Patient accountability is considered one of the keys to healthcare reform, but turning people into knowledgeable consumers who can care for themselves has been a difficult task for providers.
But Melissa Stewart, DNP, RN, CPE, a faculty member at Our Lady of the Lake College in Baton Rouge, believes her patient teaching method could help change that.
Stewart’s method applies time-tested education methods to a medical model, she said.
“It basically is a way to tap into what educators know … in how to frame information so that it’s best received and understood,” Stewart said. “Everybody learns in different ways.”
Some learn best by reading, others by hearing, still others by seeing a demonstration, she said. But in healthcare, everything is moving so fast and providers have so many things going on that they don’t have time to figure out the best approach for each individual patient.
Stewart’s work breaks up the information in a logical way so patients can better understand what’s required and why, she said. The approach also lets providers find out if the patients really know what they need to do.

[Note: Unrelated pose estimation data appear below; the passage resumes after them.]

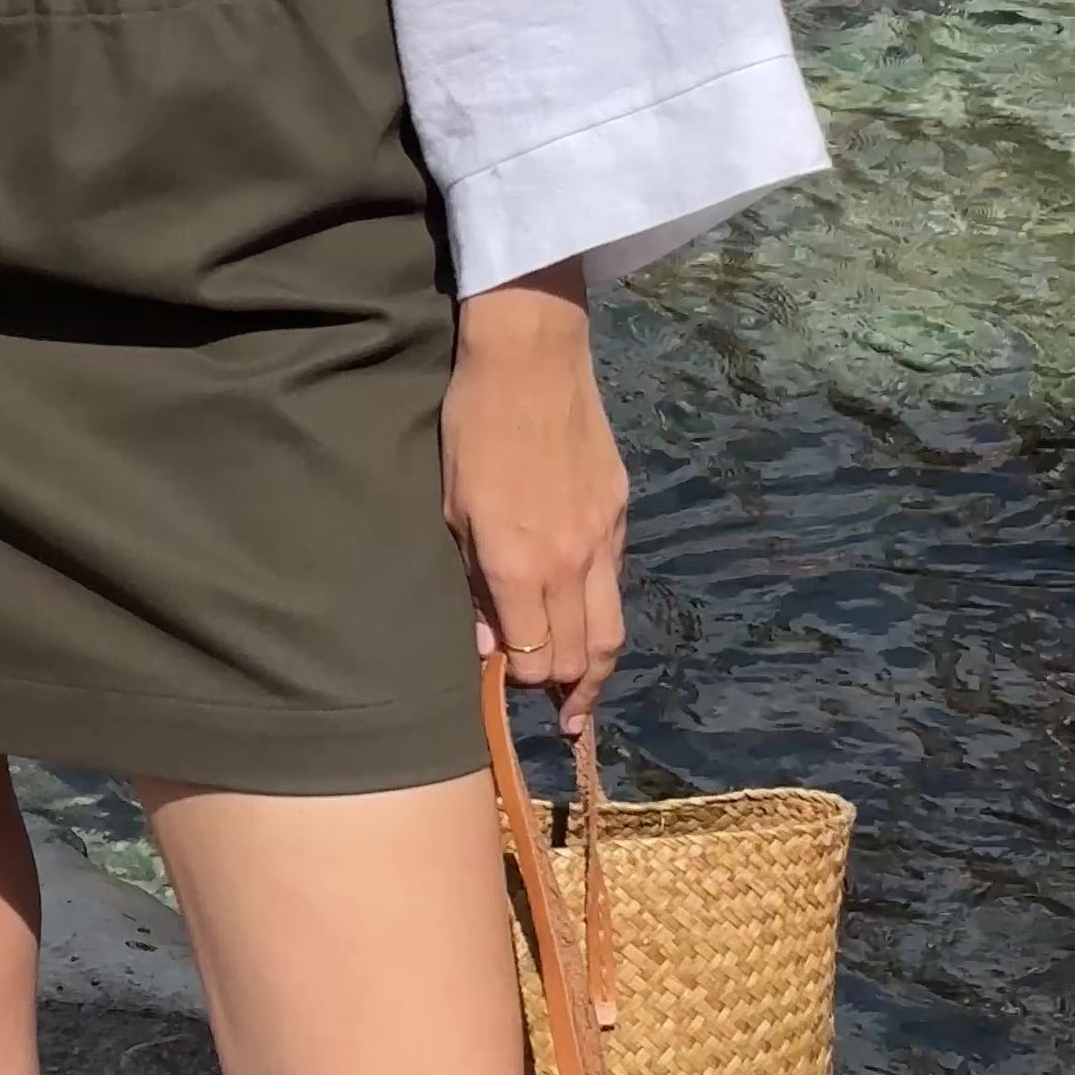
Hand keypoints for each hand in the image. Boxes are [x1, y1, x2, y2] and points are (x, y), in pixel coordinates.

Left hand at [440, 262, 628, 734]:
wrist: (531, 357)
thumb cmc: (473, 425)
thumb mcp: (453, 506)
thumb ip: (474, 582)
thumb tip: (489, 645)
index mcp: (519, 563)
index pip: (531, 658)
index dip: (517, 684)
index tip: (503, 691)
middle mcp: (570, 560)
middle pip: (578, 657)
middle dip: (562, 693)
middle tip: (555, 717)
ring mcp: (604, 536)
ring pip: (611, 630)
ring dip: (596, 671)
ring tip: (582, 701)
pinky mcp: (621, 510)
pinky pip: (616, 581)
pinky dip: (603, 613)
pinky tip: (586, 620)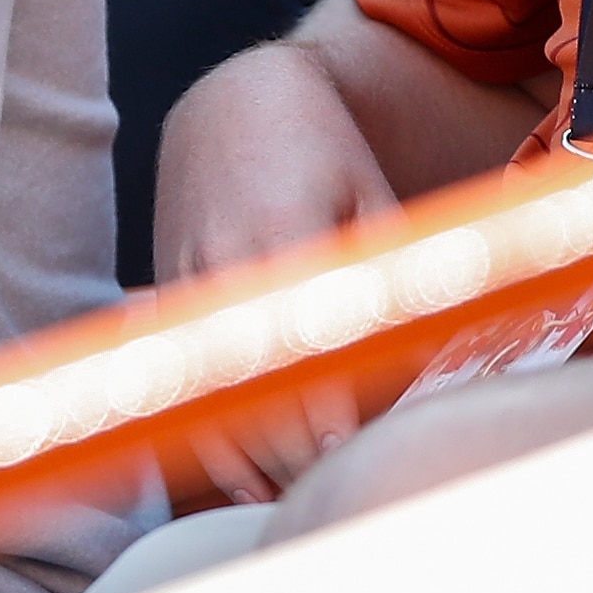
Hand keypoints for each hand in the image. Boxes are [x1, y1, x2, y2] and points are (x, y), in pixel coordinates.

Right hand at [153, 45, 397, 497]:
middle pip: (255, 402)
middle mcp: (226, 274)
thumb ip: (392, 286)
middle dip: (300, 461)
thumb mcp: (374, 206)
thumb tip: (423, 379)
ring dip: (257, 463)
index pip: (306, 367)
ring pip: (215, 406)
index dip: (330, 430)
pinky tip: (255, 477)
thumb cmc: (323, 153)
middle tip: (348, 482)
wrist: (233, 104)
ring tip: (306, 489)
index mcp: (286, 244)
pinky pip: (188, 389)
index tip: (357, 463)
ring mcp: (188, 292)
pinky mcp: (169, 304)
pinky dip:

“Right now in healthcare one of our common practices is for the patient to verbalize understanding. So in other words they say, ‘I understand.’”
But no one takes that approach when it comes to teaching algebra, Stewart said.
“‘I understand’ does nothing for us,” she said. “It’s the same thing when we ask them to repeat it (the instructions) back to us. I compare that to a parrot that asks for a cracker. Well, does Polly even know what a cracker really is?”
Stewart said a logical order must be followed in order for a person to understand the information.
“So if I’m telling you ‘fill this script, be sure to come back in three weeks, weigh yourself every day and pay at the window,’ please tell me how all of that is a logical order?” she said.
Providers can’t throw things out randomly without confusing the patient, Stewart said. It’s best to have the information flow from what the provider used to make the diagnosis, the rationale for treatment, and from there to what the patient needs to do at home.
“You came in with this. This is what’s happening. This is where we’re going and this is why,” Stewart said.
This approach helps the patient see from the provider’s viewpoint, she said. Changing someone’s behavior is the hardest thing a provider can do, and if the patient doesn’t understand the why, the task becomes even more difficult.
Take a congestive heart failure patient who is moving to provide self care. If that person doesn’t understand the why behind the instructions, the patient is going to go back to the doctor if anything changes, Stewart said. But suppose the patient knows the reason he must keep a daily diary of his weight is the doctor is watching for fluid retention, and even a 2-pound fluctuation may indicate the need for a change in medication?
Then the patient is empowered, and he doesn’t end up in the intensive care unit on diuretics, Stewart said.
A patient who comprehends his care plan can generate enormous savings. Low health literacy cost the United States’ economy an estimated $106 billion to $236 billion a year, according to a 2006 study by the University of Connecticut.
The savings achieved by improving health literacy would have been enough to insure everyone in the country without health coverage, more than 47 million people at the time, according to the report.
Stewart’s methods have already proven effective.
Baton Rouge-based eQHealth Solutions incorporated Stewart’s model in Care Transitions, a pilot project designed to reduce unnecessary hospitalizations among seniors. During the first year, participating hospitals reduced readmission rates from 18 percent to 4 percent.
In 2010, the Centers for Medicare & Medicaid Services cited the project as one of the nation's most innovative healthcare projects.
The model is laid out in Stewart’s book, “Practical Patient Literacy: the Medagogy Model,” which McGraw-Hill will release in December.
Stewart said the beauty of her model is that it takes less than 15 minutes for providers to implement, enough time to get across the needed information.
Providers and patients need to be on the same page, working from a base of shared knowledge.
“Everything is disease-oriented or it’s provider-oriented, but where healthcare is going is patient-oriented, and we’re not there,” Stewart said. “We’re on the outside trying to make the patient fit in our box. We’ve got to take a new approach and fit in that patient’s box.”
Stewart said her approach exposes the patient to providers’ thinking, and the reasoning behind instructions.
The patient can take in that information and decide whether this approach will work in his or her her life, Stewart said. If the original treatment plan doesn’t work, the patient can tell that to the provider, who can adjust the care plan so that it does fit.